Article By: Amy "Shorty" Bell
So, what's the deal with Jäger? It has become on of the cornerstones of every bar, um freezer. And, while every guy that I know loves Jager Bombs, I can't name any girls that have the same passion for them. Me, I don't like licorice, so that's my out.
But, one of the things that makes Jäger so unique - besides the taste - is the label. Here's the official story:
Way back in the seventh century, a young lad named Hubertus was envied for his purity (remember, this is only a legend). Theoderich of Burgundy was one of these jealous sorts, and so waged war against Hubertus and his uncle, Pipin. By defeating Theoderich, Hubertus proved himself valiant in battle and dashing in a codpiece, and so won the hand of the beautiful princess, Floribana. Together they lived happily with the benefits of wealth, good fortune, and clear skin.

* Dataset excerpt:

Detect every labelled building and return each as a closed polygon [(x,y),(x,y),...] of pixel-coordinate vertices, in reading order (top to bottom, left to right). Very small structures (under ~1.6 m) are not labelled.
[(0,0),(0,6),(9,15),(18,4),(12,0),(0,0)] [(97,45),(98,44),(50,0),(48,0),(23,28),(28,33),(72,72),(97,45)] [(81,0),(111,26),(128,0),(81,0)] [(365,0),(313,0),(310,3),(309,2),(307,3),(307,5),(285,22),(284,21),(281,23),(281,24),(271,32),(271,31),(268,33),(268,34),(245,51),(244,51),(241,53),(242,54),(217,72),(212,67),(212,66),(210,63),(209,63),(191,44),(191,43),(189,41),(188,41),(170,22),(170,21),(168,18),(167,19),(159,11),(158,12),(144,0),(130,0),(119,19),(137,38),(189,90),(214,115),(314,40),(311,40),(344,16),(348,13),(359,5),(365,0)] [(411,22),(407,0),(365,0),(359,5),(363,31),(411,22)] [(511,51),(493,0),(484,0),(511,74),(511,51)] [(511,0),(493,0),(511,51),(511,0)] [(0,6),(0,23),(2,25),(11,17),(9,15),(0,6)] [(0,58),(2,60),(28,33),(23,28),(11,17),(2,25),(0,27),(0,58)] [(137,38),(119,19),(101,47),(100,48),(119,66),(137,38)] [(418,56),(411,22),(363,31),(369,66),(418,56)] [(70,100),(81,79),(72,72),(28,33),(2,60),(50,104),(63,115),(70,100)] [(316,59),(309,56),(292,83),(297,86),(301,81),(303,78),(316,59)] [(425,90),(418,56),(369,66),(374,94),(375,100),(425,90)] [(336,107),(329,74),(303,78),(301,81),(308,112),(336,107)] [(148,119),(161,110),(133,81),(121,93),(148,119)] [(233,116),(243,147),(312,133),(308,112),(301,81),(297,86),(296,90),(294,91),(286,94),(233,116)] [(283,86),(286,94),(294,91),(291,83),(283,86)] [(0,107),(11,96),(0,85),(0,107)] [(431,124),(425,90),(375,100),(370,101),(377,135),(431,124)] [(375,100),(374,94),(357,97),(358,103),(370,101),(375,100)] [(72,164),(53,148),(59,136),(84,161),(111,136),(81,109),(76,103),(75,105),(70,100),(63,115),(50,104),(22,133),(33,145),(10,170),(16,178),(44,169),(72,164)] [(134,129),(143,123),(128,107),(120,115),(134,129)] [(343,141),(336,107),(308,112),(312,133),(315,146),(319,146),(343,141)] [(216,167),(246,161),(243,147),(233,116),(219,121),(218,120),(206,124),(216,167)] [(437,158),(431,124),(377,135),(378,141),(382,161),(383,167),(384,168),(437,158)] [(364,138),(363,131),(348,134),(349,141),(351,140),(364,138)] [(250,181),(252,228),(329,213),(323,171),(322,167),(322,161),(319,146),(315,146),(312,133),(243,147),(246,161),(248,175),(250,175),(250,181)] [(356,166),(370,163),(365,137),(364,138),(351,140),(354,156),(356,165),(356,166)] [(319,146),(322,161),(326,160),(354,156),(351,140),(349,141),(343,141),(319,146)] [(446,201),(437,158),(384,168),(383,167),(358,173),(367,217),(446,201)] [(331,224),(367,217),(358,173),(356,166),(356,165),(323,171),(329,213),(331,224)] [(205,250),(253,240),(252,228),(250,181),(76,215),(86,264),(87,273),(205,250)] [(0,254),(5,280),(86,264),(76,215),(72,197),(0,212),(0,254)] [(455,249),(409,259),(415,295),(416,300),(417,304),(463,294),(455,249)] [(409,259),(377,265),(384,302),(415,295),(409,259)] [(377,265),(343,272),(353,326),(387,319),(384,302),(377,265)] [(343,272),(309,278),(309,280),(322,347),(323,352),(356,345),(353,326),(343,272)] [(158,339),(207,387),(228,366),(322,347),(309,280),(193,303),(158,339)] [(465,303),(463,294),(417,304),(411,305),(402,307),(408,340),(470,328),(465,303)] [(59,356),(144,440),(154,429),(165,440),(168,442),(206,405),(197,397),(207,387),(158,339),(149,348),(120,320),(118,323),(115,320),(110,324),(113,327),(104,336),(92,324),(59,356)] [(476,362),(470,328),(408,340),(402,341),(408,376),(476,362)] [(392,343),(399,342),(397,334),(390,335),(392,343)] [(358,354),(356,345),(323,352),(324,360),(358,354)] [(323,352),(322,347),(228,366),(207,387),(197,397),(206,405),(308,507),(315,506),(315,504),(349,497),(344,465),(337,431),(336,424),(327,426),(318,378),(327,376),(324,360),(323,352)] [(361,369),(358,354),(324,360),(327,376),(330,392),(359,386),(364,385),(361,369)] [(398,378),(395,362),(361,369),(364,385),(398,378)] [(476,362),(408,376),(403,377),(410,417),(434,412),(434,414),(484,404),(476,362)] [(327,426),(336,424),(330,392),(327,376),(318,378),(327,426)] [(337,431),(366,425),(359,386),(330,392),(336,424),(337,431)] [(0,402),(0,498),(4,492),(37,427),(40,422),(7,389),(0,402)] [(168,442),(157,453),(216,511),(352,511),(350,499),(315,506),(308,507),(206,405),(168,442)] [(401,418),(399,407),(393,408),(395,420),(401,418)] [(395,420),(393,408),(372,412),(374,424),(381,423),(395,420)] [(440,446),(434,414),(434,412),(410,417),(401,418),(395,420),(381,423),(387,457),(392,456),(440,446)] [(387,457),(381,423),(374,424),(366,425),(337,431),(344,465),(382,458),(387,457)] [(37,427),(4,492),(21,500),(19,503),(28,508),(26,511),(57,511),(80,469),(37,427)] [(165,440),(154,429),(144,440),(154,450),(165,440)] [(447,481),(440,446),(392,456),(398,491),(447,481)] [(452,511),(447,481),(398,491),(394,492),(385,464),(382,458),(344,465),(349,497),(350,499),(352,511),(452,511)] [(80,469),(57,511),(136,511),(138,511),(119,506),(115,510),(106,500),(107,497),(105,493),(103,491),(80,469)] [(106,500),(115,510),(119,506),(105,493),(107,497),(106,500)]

* The request: Please set down, word for word, the passage of the Jäger article above that begins at the words "Article By: Amy" and stops after "that's my out.".

* Full solution:
Article By: Amy "Shorty" Bell
So, what's the deal with Jäger? It has become on of the cornerstones of every bar, um freezer. And, while every guy that I know loves Jager Bombs, I can't name any girls that have the same passion for them. Me, I don't like licorice, so that's my out.